President Tsai Ing-wen (蔡英文) yesterday met with former premier William Lai (賴清德) for talks ahead of the party’s Central Standing Committee meeting today, which Democratic Progressive Party (DPP) supporters hope would resolve a stalemate in the party’s presidential primary.
Tsai’s office spokesman and Taipei City Councilor Ruan Jhao-syong (阮昭雄) and other party insiders confirmed that the meeting between Tsai and Lai took place from about 2pm to 4pm at an undisclosed location in Taipei’s Yangmingshan National Park.
There was no other person at the private meeting, Ruan said.
“We do not yet know the outcome of the talks and what agreement, if any, might have been reached,” Ruan said. “President Tsai’s stance has always been consistent throughout, that is for the DPP to rally together to claim victory in next year’s presidential election.”
Lai’s office spokesman Lee Tuey-chih (李退之) also confirmed the meeting had taken place, but he also did not know the outcome.
“Lai has always stressed that progress should be made to ensure a satisfactory result of the party’s primary process,” Lee said.
DPP Chairman Cho Jung-tai (卓榮泰) told reporters that he had met separately with both Tsai and Lai in the past two days to try to work out a compromise between the two sides, as they had differences on ways to conduct public surveys and other issues.
“I firmly believe that we must come out of tomorrow’s meeting with an agreement about the primary process,” Cho said. “Every party member wants this settled this week. We are also receiving calls from the public and outside groups about the time frame and the plans for the primary.”

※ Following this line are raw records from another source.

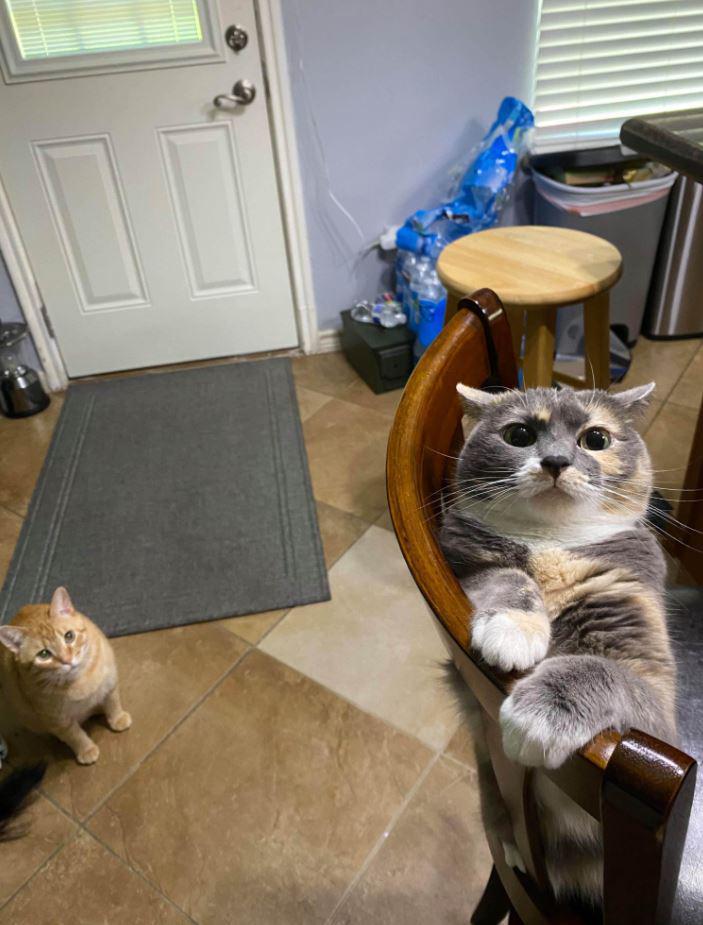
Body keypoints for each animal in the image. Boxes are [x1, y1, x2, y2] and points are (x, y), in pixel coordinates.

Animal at [0, 587, 131, 765]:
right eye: (44, 654)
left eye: (69, 636)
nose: (67, 660)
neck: (80, 681)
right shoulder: (58, 721)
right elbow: (74, 736)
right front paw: (86, 749)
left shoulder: (110, 684)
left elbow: (113, 703)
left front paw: (117, 718)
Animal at [439, 381, 676, 908]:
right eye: (520, 434)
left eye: (596, 439)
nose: (555, 461)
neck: (552, 544)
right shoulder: (462, 562)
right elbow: (505, 576)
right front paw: (514, 628)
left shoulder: (656, 703)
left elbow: (605, 672)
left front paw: (541, 713)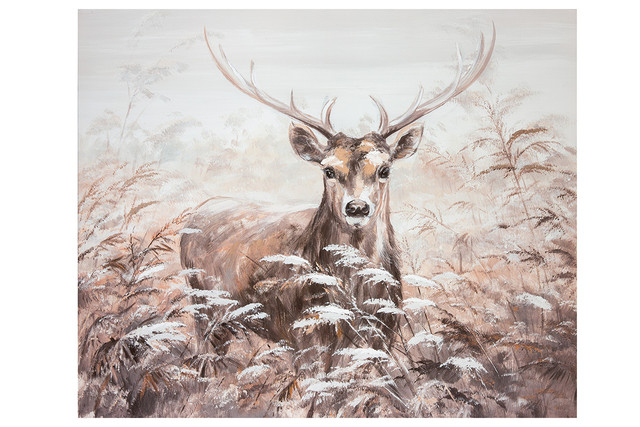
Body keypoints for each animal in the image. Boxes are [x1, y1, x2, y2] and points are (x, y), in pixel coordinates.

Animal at [181, 26, 495, 355]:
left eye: (385, 169)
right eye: (328, 170)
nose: (357, 208)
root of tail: (196, 213)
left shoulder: (384, 334)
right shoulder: (304, 335)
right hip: (203, 307)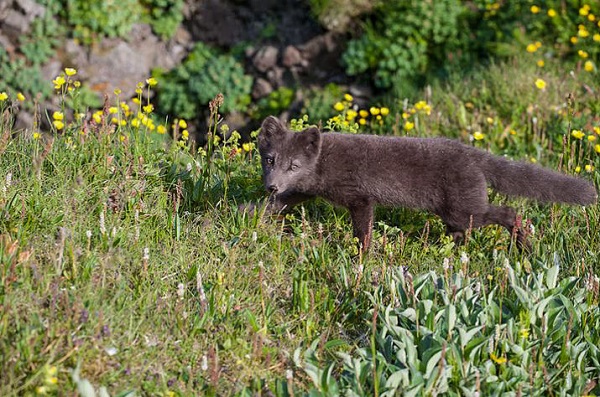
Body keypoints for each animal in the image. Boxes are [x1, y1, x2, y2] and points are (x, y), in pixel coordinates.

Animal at [256, 116, 596, 249]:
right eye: (270, 160)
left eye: (294, 165)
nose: (272, 185)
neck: (323, 164)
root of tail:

Cho in a statement called on DPP supporters not to mobilize and rally at the party’s headquarters today, as reports abounded of numerous organizations and grassroots party members urging people to rally over the intractable issue of the primary process.
DPP spokesperson Lii Wen (李問) quoted Cho as saying that the party’s democratic mechanism for the primary has worked for many years and that it was arrived at through the endeavors of many people, past and present.
“Upholding democracy and making progress are the core values of our party, and we will make every effort to preserve this our party’s democratic mechanism to enable both candidates to reach an agreement. The party must unite and to go on to win the election,” Lii said. “The DPP will never betray its democratic mechanisms and will not lose the sight of winning the presidential election. All our party members must unite throughout this process.”
In an interview yesterday morning, Lai said that “if Tsai can protect Taiwan, then we [party members] will all support her. If I cannot bear this burden, then I shall support Tsai ... but if Tsai is unable to protect Taiwan and I can take up the responsibility, then I call on everyone to support me.”
Lai said that he was concerned about making changes to the primary process at this point.
“The DPP’s primary has been ongoing for two months now and if we make changes, then society will question its fairness. Once the DPP loses the people’s trust, then it would be difficult for society to rally together to support our party,” he said.